= Assignment =
Reproduce word for word the part of the passage about LB that begins with "I was kind of" and continues through "his refreshing approach.".

= Passage shown =
------------------------------------------------
I don’t understand how we allow (stop? prevent?) this descent. This change from a reasonably happy dude to someone who finds themselves at odds with life. The circumstances around LB’s current anxieties are, at the same time, specific, random and seemingly  ‘irrational’. So difficult to understand and make sense of.

Lashing out at people, and demonstrating intense upset is hugely upsetting for everyone involved. It’s happened sporadically (but memorably) in the past, but it’s uncharacteristic for LB to be so consistently unhappy. He’s pretty much had a much loved role in our family. He’s happily bypassed years of bickering, fights, wanting to win, score, or just be heard. He’s always occupied his own space, peppered with youtube and Eddie Stobart (and, thankfully in the past, Keane). For the last couple of months, he’s been unreachable, different, anxious, unpredictable and unhappy. And fucking irritating.

I was kind of pleased the GP today resisted referring LB to mental health services. He said it was medicalising a problem that wasn’t medical. I agree with that. And appreciate his refreshing approach.

But how do we stop the descent. How we get the happy surfer dude back? And who will help. It shouldn’t be like this.

The school play

LB, Rich and I went to watch Tom in his school’s production of The Wizard of Oz. It was deliciously brilliant and the hours and hours of practice the cast had put in shone through. LB started muttering to himself about 50 minutes in. Stamping on the floor of the tiered seating. People started surreptitiously looking. Curious.

Disruption of public space has long been an interest of mine. Through years of experience and studying it. How much ‘disruption’ is acceptable and why? In what contexts? My bar is set fairly low so I didn’t mind LB chittering on too much. Either people accept unusual behaviour in public, or certain people who can’t conform to (often spurious) normative standards can’t join in. Uncomfortable discussions around ‘what about people who buy expensive opera tickets and expect to be able to watch it without disruption?’ (as Len Davis once discussed at a memorable keynote talk) weren’t relevant here. I thought.
------------------------------------------------
Saved data entries
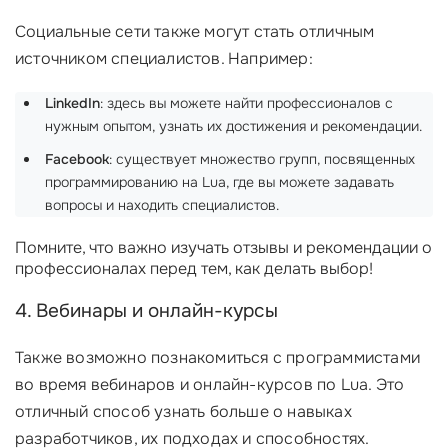
Социальные сети также могут стать отличным
источником специалистов. Например:
LinkedIn
: здесь вы можете найти профессионалов с
нужным опытом, узнать их достижения и рекомендации.
Facebook
: существует множество групп, посвященных
программированию на Lua, где вы можете задавать
вопросы и находить специалистов.
Помните, что важно изучать отзывы и рекомендации о
профессионалах перед тем, как делать выбор!
4. Вебинары и онлайн-курсы
Также возможно познакомиться с программистами
во время вебинаров и онлайн-курсов по Lua. Это
отличный способ узнать больше о навыках
разработчиков, их подходах и способностях.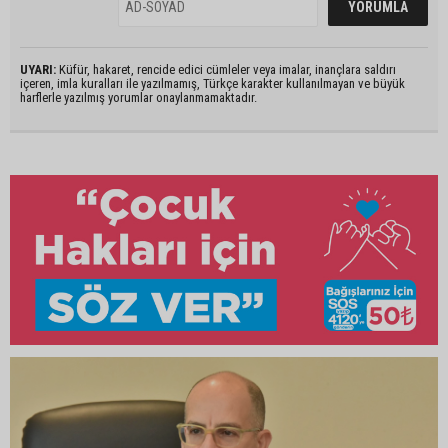
UYARI:
Küfür, hakaret, rencide edici cümleler veya imalar, inançlara saldırı
içeren, imla kuralları ile yazılmamış, Türkçe karakter kullanılmayan ve büyük
harflerle yazılmış yorumlar onaylanmamaktadır.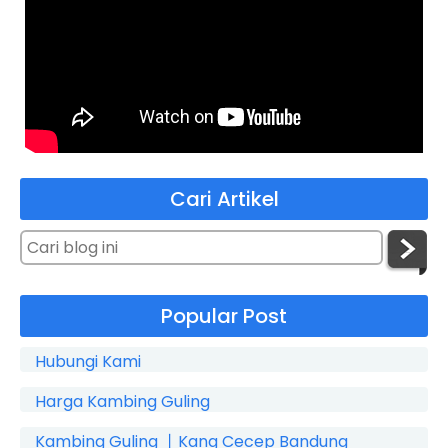
Cari Artikel
Popular Post
Hubungi Kami
Harga Kambing Guling
Kambing Guling 丨Kang Cecep Bandung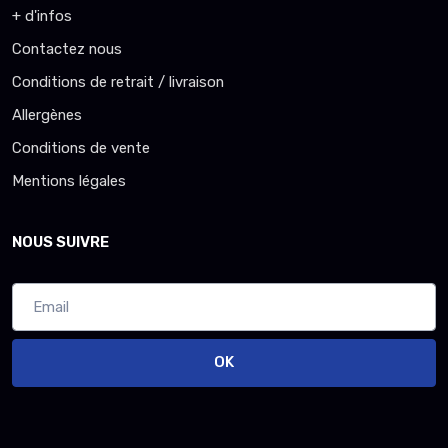
+ d'infos
Contactez nous
Conditions de retrait / livraison
Allergènes
Conditions de vente
Mentions légales
NOUS SUIVRE
OK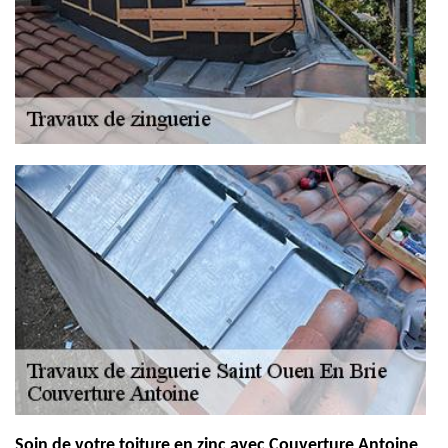
Soin de votre toiture en zinc avec Couverture Antoine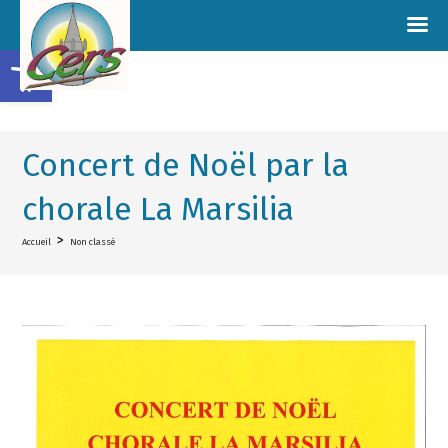
Ouvrir la barre d’outils
Concert de Noël par la
chorale La Marsilia
>
Accueil
Non classé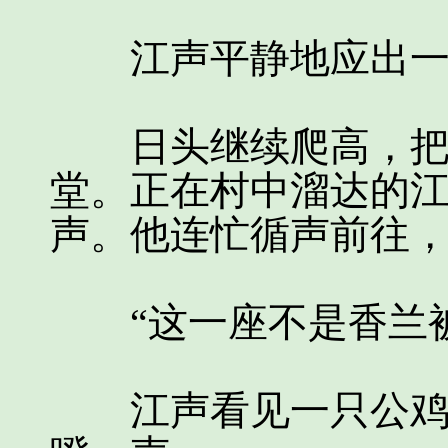
江声平静地应出一
日头继续爬高，把桐
堂。正在村中溜达的
声。他连忙循声前往
“这一座不是香兰被
江声看见一只公鸡在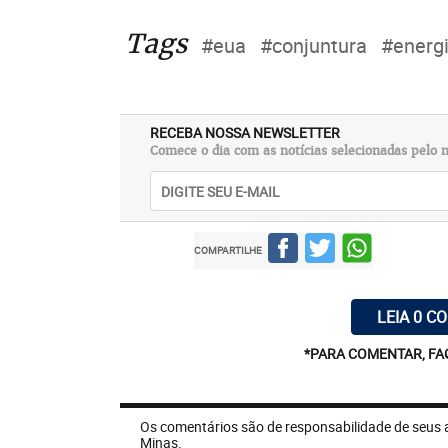
Tags
#eua
#conjuntura
#energ
RECEBA NOSSA NEWSLETTER
Comece o dia com as notícias selecionadas pelo n
COMPARTILHE
LEIA 0 C
*PARA COMENTAR, FA
Os comentários são de responsabilidade de seus 
Minas.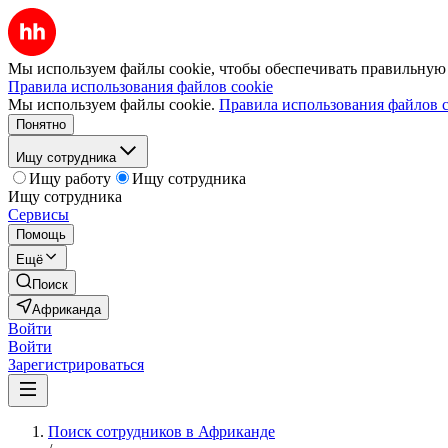
Мы используем файлы cookie, чтобы обеспечивать правильную р
Правила использования файлов cookie
Мы используем файлы cookie.
Правила использования файлов c
Понятно
Ищу сотрудника
Ищу работу
Ищу сотрудника
Ищу сотрудника
Сервисы
Помощь
Ещё
Поиск
Африканда
Войти
Войти
Зарегистрироваться
Поиск сотрудников в Африканде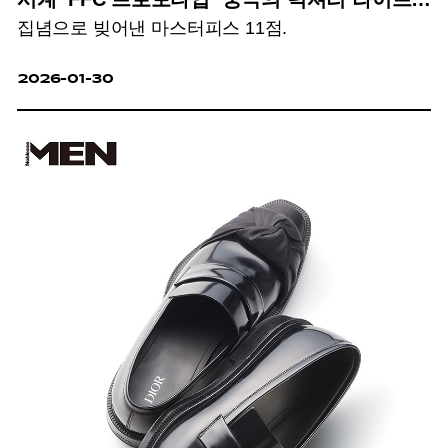
집념으로 빚어낸 마스터피스 11점.
아이템?
2026-01-30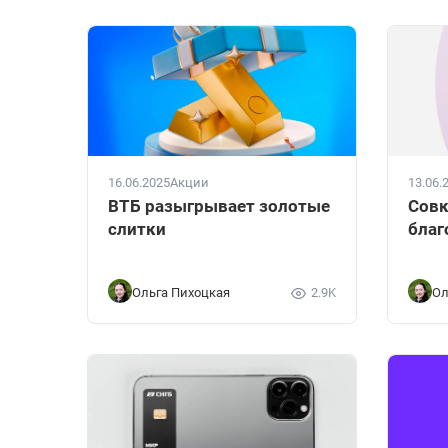
16.06.2025
Акции
13.06.
ВТБ разыгрывает золотые
Совк
слитки
благ
Ольга Пихоцкая
2.9K
Ол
------------------------------------------------
= Response to this exercise =
I was kind of pleased the GP today resisted referring LB to mental health services. He said it was medicalising a problem that wasn’t medical. I agree with that. And appreciate his refreshing approach.